(Your objective)
Copy every line of text from the records below, character for character. Leave the pictures out of your answer.

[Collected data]
- Opening Delimiter -

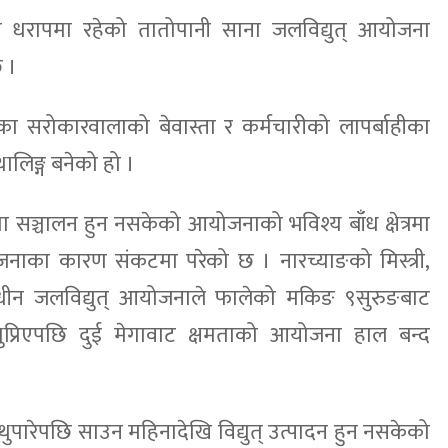
को धरापमा रहेको तातोपानी साना जलविद्युत् आयोजना
छ ।
ाका सरोकारवालाको बेवास्ता र कर्मचारीको लापर्बाहीका
लिङ्ग बनेको हो ।
ामा सञ्चालन हुन नसकेको आयोजनाको भविश्य बाँध क्षेत्रमा
 आयोजनाका कारण संकटमा परेको छ । नारच्याङको मिस्त्री,
णाधीन जलविद्युत् आयोजनाले फालेको मकिङ ९सुरुङबाट
ुप्रिएपछि दुई मेगावाट क्षमताको आयोजना हाल बन्द
 थुपारेपछि साउन महिनादेखि विद्युत् उत्पादन हुन नसकेको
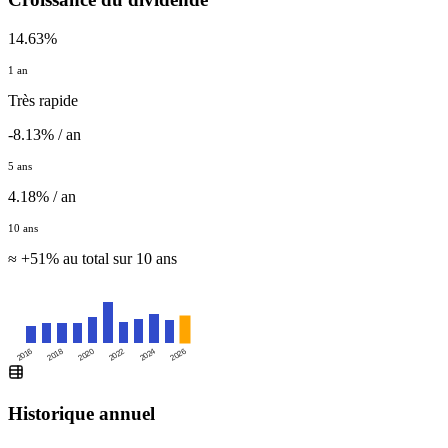
14.63%
1 an
Très rapide
-8.13% / an
5 ans
4.18% / an
10 ans
≈ +51% au total sur 10 ans
2016
2020
2024
2018
2022
2026
Historique annuel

- Closing Delimiter -

(Your response)
को धरापमा रहेको तातोपानी साना जलविद्युत् आयोजना
छ ।
ाका सरोकारवालाको बेवास्ता र कर्मचारीको लापर्बाहीका
लिङ्ग बनेको हो ।
ामा सञ्चालन हुन नसकेको आयोजनाको भविश्य बाँध क्षेत्रमा
 आयोजनाका कारण संकटमा परेको छ । नारच्याङको मिस्त्री,
णाधीन जलविद्युत् आयोजनाले फालेको मकिङ ९सुरुङबाट
ुप्रिएपछि दुई मेगावाट क्षमताको आयोजना हाल बन्द
 थुपारेपछि साउन महिनादेखि विद्युत् उत्पादन हुन नसकेको
14.63%
1 an
Très rapide
-8.13% / an
5 ans
4.18% / an
10 ans
≈ +51% au total sur 10 ans
2016
2020
2024
2018
2022
2026
Historique annuel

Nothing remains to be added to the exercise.